Excerpted data:
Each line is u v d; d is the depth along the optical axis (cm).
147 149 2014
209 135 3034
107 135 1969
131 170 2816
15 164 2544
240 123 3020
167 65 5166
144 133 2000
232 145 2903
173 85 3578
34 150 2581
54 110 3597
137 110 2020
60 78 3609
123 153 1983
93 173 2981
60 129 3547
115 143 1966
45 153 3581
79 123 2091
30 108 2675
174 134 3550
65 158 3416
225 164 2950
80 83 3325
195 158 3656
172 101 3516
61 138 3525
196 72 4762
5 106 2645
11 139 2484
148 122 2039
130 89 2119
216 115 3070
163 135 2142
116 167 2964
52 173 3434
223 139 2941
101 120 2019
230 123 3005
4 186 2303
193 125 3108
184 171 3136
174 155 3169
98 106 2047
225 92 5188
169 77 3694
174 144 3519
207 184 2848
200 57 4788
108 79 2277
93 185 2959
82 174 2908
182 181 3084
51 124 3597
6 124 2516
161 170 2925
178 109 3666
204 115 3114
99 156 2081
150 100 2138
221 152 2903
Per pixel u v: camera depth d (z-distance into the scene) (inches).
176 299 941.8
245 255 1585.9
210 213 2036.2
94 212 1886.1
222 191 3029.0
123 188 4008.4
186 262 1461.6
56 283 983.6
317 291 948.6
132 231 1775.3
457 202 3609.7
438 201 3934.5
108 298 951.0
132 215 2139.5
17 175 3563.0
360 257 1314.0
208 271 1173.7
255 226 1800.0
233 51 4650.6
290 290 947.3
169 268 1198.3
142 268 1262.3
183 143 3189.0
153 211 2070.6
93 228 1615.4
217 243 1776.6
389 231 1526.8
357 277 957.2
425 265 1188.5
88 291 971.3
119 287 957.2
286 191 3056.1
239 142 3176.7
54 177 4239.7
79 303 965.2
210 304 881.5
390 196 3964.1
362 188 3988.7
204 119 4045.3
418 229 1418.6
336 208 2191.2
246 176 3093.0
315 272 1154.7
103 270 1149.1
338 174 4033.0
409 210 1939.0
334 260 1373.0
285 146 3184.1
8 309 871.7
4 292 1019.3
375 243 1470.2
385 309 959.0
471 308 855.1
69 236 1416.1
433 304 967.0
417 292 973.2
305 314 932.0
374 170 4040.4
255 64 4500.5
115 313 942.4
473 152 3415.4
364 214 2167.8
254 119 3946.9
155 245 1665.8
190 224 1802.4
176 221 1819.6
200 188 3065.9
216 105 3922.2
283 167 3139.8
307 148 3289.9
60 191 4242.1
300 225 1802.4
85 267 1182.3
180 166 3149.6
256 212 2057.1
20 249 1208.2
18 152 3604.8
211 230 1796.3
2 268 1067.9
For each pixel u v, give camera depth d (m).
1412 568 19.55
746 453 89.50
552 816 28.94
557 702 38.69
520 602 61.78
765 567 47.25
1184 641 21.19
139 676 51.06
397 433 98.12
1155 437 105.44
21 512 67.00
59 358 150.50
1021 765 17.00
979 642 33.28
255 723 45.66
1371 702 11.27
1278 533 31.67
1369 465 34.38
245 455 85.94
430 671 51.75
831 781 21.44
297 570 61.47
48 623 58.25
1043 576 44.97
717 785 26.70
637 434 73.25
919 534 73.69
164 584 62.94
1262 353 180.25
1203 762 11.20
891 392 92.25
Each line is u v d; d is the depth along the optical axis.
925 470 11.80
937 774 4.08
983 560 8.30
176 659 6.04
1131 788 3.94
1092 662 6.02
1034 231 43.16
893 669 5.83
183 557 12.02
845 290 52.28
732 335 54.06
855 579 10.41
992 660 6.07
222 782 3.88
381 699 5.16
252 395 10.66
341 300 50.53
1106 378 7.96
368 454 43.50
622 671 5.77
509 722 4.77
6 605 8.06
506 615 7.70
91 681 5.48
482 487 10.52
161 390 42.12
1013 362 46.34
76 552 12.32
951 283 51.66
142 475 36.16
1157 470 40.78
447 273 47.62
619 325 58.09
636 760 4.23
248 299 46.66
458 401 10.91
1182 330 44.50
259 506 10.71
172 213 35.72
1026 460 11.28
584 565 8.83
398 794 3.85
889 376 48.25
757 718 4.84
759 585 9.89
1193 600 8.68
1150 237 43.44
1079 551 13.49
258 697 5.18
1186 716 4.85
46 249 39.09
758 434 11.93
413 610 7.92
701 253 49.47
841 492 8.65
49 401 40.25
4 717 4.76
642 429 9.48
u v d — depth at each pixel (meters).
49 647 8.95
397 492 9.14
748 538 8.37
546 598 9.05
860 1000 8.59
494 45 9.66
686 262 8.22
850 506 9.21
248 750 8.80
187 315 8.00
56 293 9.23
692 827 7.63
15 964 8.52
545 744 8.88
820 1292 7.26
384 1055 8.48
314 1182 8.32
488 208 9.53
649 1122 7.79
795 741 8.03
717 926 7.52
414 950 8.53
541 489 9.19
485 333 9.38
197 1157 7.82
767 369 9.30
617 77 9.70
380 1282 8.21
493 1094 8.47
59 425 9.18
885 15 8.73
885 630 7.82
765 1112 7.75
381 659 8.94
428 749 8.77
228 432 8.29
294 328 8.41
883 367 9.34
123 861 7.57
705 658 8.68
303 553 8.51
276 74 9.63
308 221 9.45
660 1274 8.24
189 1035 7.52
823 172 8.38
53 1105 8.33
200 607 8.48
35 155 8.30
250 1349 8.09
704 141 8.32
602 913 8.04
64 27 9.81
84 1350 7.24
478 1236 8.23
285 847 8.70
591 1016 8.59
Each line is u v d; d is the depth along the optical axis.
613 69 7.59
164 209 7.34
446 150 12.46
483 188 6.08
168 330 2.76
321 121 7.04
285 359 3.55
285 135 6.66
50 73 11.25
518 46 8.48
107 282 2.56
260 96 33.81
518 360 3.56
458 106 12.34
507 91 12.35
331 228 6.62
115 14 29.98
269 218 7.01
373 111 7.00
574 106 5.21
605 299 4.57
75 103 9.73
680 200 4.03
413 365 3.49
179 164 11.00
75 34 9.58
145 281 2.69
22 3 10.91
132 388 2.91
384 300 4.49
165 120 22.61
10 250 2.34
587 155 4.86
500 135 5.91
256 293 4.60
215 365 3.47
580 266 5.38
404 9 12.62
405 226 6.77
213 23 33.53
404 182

What the exercise asks: Transcribe the full set of records precisely.

Answer to the problem:
Each line is u v d; d is the depth along the optical axis (cm).
147 149 2014
209 135 3034
107 135 1969
131 170 2816
15 164 2544
240 123 3020
167 65 5166
144 133 2000
232 145 2903
173 85 3578
34 150 2581
54 110 3597
137 110 2020
60 78 3609
123 153 1983
93 173 2981
60 129 3547
115 143 1966
45 153 3581
79 123 2091
30 108 2675
174 134 3550
65 158 3416
225 164 2950
80 83 3325
195 158 3656
172 101 3516
61 138 3525
196 72 4762
5 106 2645
11 139 2484
148 122 2039
130 89 2119
216 115 3070
163 135 2142
116 167 2964
52 173 3434
223 139 2941
101 120 2019
230 123 3005
4 186 2303
193 125 3108
184 171 3136
174 155 3169
98 106 2047
225 92 5188
169 77 3694
174 144 3519
207 184 2848
200 57 4788
108 79 2277
93 185 2959
82 174 2908
182 181 3084
51 124 3597
6 124 2516
161 170 2925
178 109 3666
204 115 3114
99 156 2081
150 100 2138
221 152 2903
Per pixel u v: camera depth d (z-distance into the scene) (inches).
176 299 941.8
245 255 1585.9
210 213 2036.2
94 212 1886.1
222 191 3029.0
123 188 4008.4
186 262 1461.6
56 283 983.6
317 291 948.6
132 231 1775.3
457 202 3609.7
438 201 3934.5
108 298 951.0
132 215 2139.5
17 175 3563.0
360 257 1314.0
208 271 1173.7
255 226 1800.0
233 51 4650.6
290 290 947.3
169 268 1198.3
142 268 1262.3
183 143 3189.0
153 211 2070.6
93 228 1615.4
217 243 1776.6
389 231 1526.8
357 277 957.2
425 265 1188.5
88 291 971.3
119 287 957.2
286 191 3056.1
239 142 3176.7
54 177 4239.7
79 303 965.2
210 304 881.5
390 196 3964.1
362 188 3988.7
204 119 4045.3
418 229 1418.6
336 208 2191.2
246 176 3093.0
315 272 1154.7
103 270 1149.1
338 174 4033.0
409 210 1939.0
334 260 1373.0
285 146 3184.1
8 309 871.7
4 292 1019.3
375 243 1470.2
385 309 959.0
471 308 855.1
69 236 1416.1
433 304 967.0
417 292 973.2
305 314 932.0
374 170 4040.4
255 64 4500.5
115 313 942.4
473 152 3415.4
364 214 2167.8
254 119 3946.9
155 245 1665.8
190 224 1802.4
176 221 1819.6
200 188 3065.9
216 105 3922.2
283 167 3139.8
307 148 3289.9
60 191 4242.1
300 225 1802.4
85 267 1182.3
180 166 3149.6
256 212 2057.1
20 249 1208.2
18 152 3604.8
211 230 1796.3
2 268 1067.9
For each pixel u v, give camera depth d (m).
1412 568 19.55
746 453 89.50
552 816 28.94
557 702 38.69
520 602 61.78
765 567 47.25
1184 641 21.19
139 676 51.06
397 433 98.12
1155 437 105.44
21 512 67.00
59 358 150.50
1021 765 17.00
979 642 33.28
255 723 45.66
1371 702 11.27
1278 533 31.67
1369 465 34.38
245 455 85.94
430 671 51.75
831 781 21.44
297 570 61.47
48 623 58.25
1043 576 44.97
717 785 26.70
637 434 73.25
919 534 73.69
164 584 62.94
1262 353 180.25
1203 762 11.20
891 392 92.25
Each line is u v d; d is the depth along the optical axis.
925 470 11.80
937 774 4.08
983 560 8.30
176 659 6.04
1131 788 3.94
1092 662 6.02
1034 231 43.16
893 669 5.83
183 557 12.02
845 290 52.28
732 335 54.06
855 579 10.41
992 660 6.07
222 782 3.88
381 699 5.16
252 395 10.66
341 300 50.53
1106 378 7.96
368 454 43.50
622 671 5.77
509 722 4.77
6 605 8.06
506 615 7.70
91 681 5.48
482 487 10.52
161 390 42.12
1013 362 46.34
76 552 12.32
951 283 51.66
142 475 36.16
1157 470 40.78
447 273 47.62
619 325 58.09
636 760 4.23
248 299 46.66
458 401 10.91
1182 330 44.50
259 506 10.71
172 213 35.72
1026 460 11.28
584 565 8.83
398 794 3.85
889 376 48.25
757 718 4.84
759 585 9.89
1193 600 8.68
1150 237 43.44
1079 551 13.49
258 697 5.18
1186 716 4.85
46 249 39.09
758 434 11.93
413 610 7.92
701 253 49.47
841 492 8.65
49 401 40.25
4 717 4.76
642 429 9.48
u v d — depth at each pixel (meters).
49 647 8.95
397 492 9.14
748 538 8.37
546 598 9.05
860 1000 8.59
494 45 9.66
686 262 8.22
850 506 9.21
248 750 8.80
187 315 8.00
56 293 9.23
692 827 7.63
15 964 8.52
545 744 8.88
820 1292 7.26
384 1055 8.48
314 1182 8.32
488 208 9.53
649 1122 7.79
795 741 8.03
717 926 7.52
414 950 8.53
541 489 9.19
485 333 9.38
197 1157 7.82
767 369 9.30
617 77 9.70
380 1282 8.21
493 1094 8.47
59 425 9.18
885 15 8.73
885 630 7.82
765 1112 7.75
381 659 8.94
428 749 8.77
228 432 8.29
294 328 8.41
883 367 9.34
123 861 7.57
705 658 8.68
303 553 8.51
276 74 9.63
308 221 9.45
660 1274 8.24
189 1035 7.52
823 172 8.38
53 1105 8.33
200 607 8.48
35 155 8.30
250 1349 8.09
704 141 8.32
602 913 8.04
64 27 9.81
84 1350 7.24
478 1236 8.23
285 847 8.70
591 1016 8.59
Each line is u v d; d is the depth along the optical axis.
613 69 7.59
164 209 7.34
446 150 12.46
483 188 6.08
168 330 2.76
321 121 7.04
285 359 3.55
285 135 6.66
50 73 11.25
518 46 8.48
107 282 2.56
260 96 33.81
518 360 3.56
458 106 12.34
507 91 12.35
331 228 6.62
115 14 29.98
269 218 7.01
373 111 7.00
574 106 5.21
605 299 4.57
75 103 9.73
680 200 4.03
413 365 3.49
179 164 11.00
75 34 9.58
145 281 2.69
22 3 10.91
132 388 2.91
384 300 4.49
165 120 22.61
10 250 2.34
587 155 4.86
500 135 5.91
256 293 4.60
215 365 3.47
580 266 5.38
404 9 12.62
405 226 6.77
213 23 33.53
404 182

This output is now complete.